§ **Extract to read**
IKH

Chapter-19

I/O operations with Numpy

  • We can save/write ndarray objects to a binary file for future purpose.
  • Later point of time, when ever these objects are required, we can read from that
    binary file.
  • save() ==> to save/write ndarry object to a file
  • load() ==>to read ndarray object from a file

Syntax

  • save(file, arr, allow_pickle=True, fix_imports=True) ==> Save an array to a
  • binary file in NumPy .npy format.
  • load(file, mmap_mode=None, allow_pickle=False, fix_imports=True,
    encoding=’ASCII’) ==> Load arrays or pickled objects from .npy, .npz or pickled
    files.

Example

Python
In [445]: 
import numpy as np 
help(np.save) 

Output

PowerShell
Help on function save in module numpy: 
 
save(file, arr, allow_pickle=True, fix_imports=True) 
    Save an array to a binary file in NumPy ``.npy`` format.   

Example

Python
In [446]: 
import numpy as np 
help(np.load)

§ **Work request**
Quote word for word the part of the NumPy input/output chapter that starts at the words "I/O operations with" and ends after "binary file.".

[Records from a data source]
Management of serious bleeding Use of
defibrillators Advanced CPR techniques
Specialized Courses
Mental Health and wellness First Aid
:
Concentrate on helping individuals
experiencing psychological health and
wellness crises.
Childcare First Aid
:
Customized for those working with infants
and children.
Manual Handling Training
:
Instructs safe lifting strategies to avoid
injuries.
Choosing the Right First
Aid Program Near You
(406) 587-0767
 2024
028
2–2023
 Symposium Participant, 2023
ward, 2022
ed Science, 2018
--
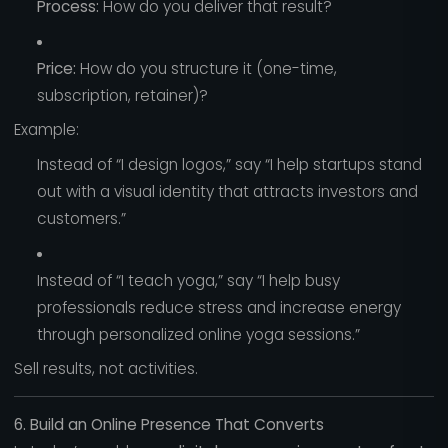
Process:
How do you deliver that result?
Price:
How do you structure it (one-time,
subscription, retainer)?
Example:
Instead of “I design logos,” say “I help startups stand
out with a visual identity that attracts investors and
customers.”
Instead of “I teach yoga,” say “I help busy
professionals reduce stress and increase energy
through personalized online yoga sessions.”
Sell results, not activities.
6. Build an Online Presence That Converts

§ **Task solution**
I/O operations with Numpy

  • We can save/write ndarray objects to a binary file for future purpose.
  • Later point of time, when ever these objects are required, we can read from that
    binary file.